Insbesondere die Milchvieh- und Ackerbaubetriebe haben laut „Situationsbericht 2010“ des Deutschen Bauernverbandes mit bis zu 45 Prozent Einkommenseinbußen ein überaus schlechtes Wirtschaftsjahr 2008/2009 hinter sich. Ein kleiner Lichtblick sind die besseren Ergebnisse der Schweine- und Geflügelhalter.

Umso wichtiger ist schnelle und effiziente Krisenhilfe durch das Sonderprogramm Landwirtschaft für alle Landwirte in Deutschland. Dazu sind Nachbesserungen z. B. bei der Senkung der Agrardieselsteuern zwingend erforderlich.

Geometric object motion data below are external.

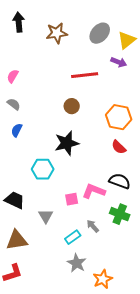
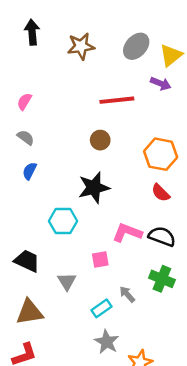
pink L-shape: (94, 191) -> (127, 233), moved

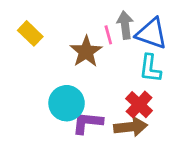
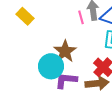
brown star: (86, 52) -> (65, 51), moved

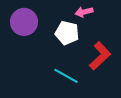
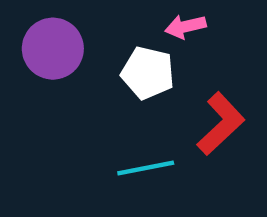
cyan line: (66, 76) -> (146, 168), turned -40

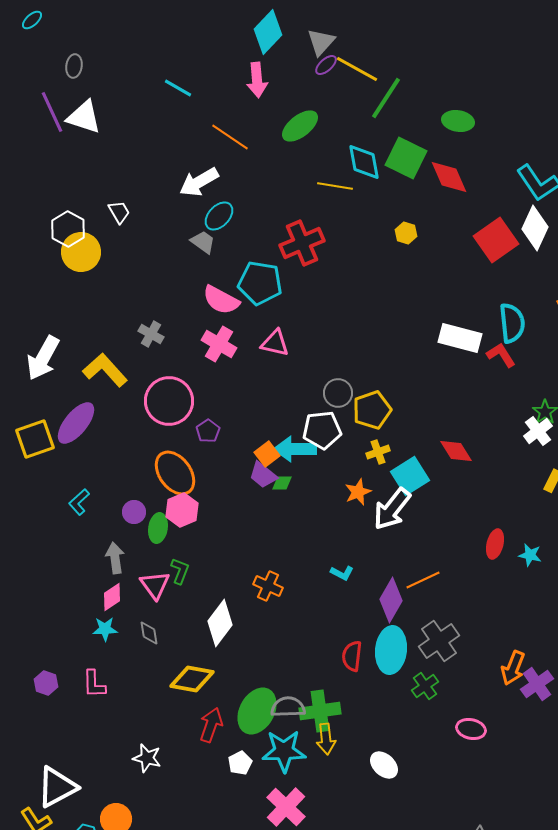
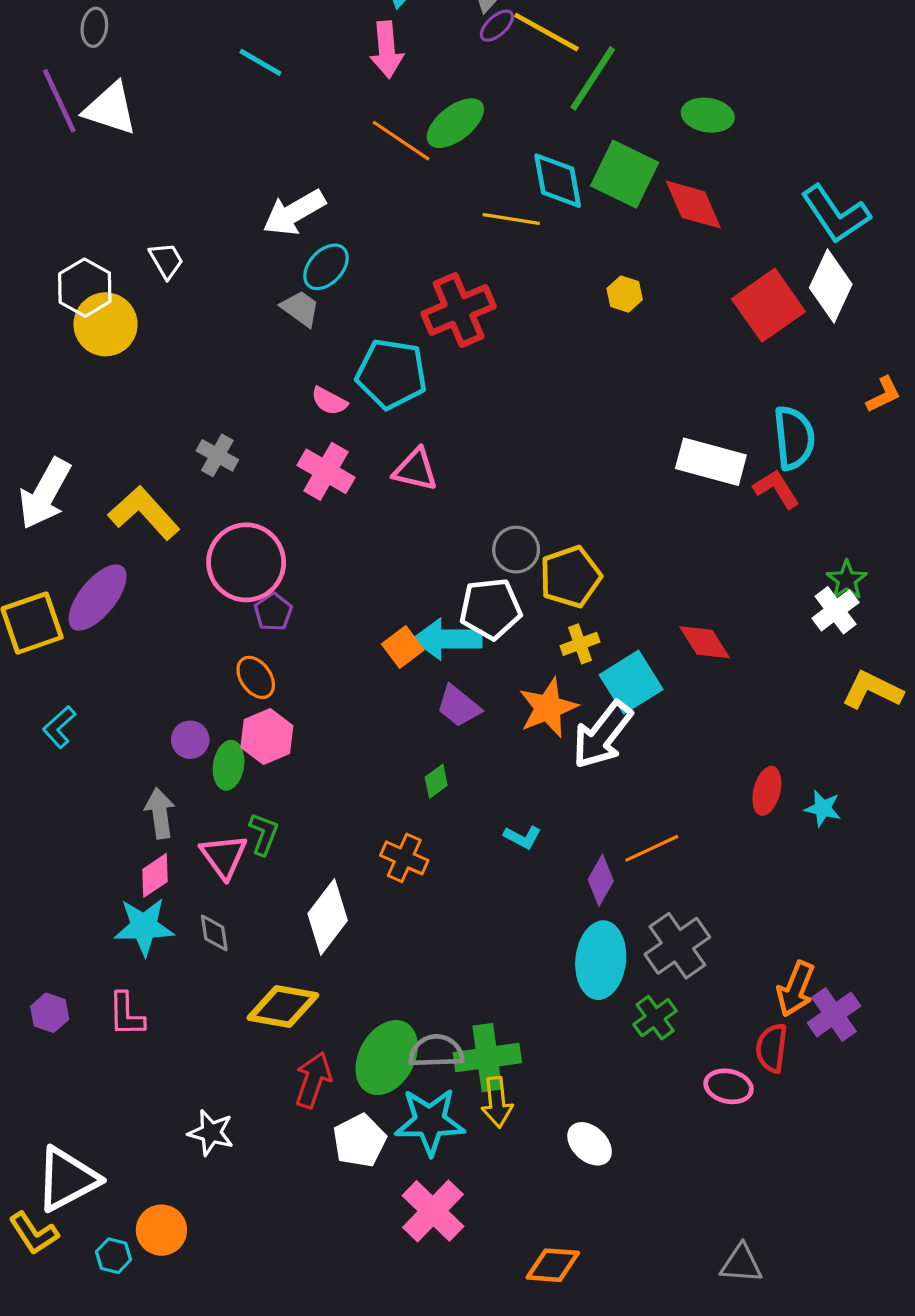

Langfristig garantieren nur marktwirtschaftliche und mittelstandsfreundliche Rahmenbedingungen auskömmliche Einkommen für die heimischen Landwirte. Deshalb ist die FDP-Bundestagsfraktion strikt gegen eine „Rolle rückwärts“ in der Gemeinsamen Agrarpolitik. Die gescheiterten Instrumente dieser Politik wie Exporterstattungen, Quoten und Marktabschottungen sind nicht zukunftsfähig und nicht im Interesse der unternehmerischen Landwirte in Deutschland. Deshalb erwartet die FDP-Bundestagsfraktion von Bundeslandwirtschaftsministerin Aigner, dass sie das heutige Treffen verschiedener EU-Agrarminister in Paris für eine glasklare Ablehnung einer Rückkehr in den staatlichen Agrardirigismus nutzt.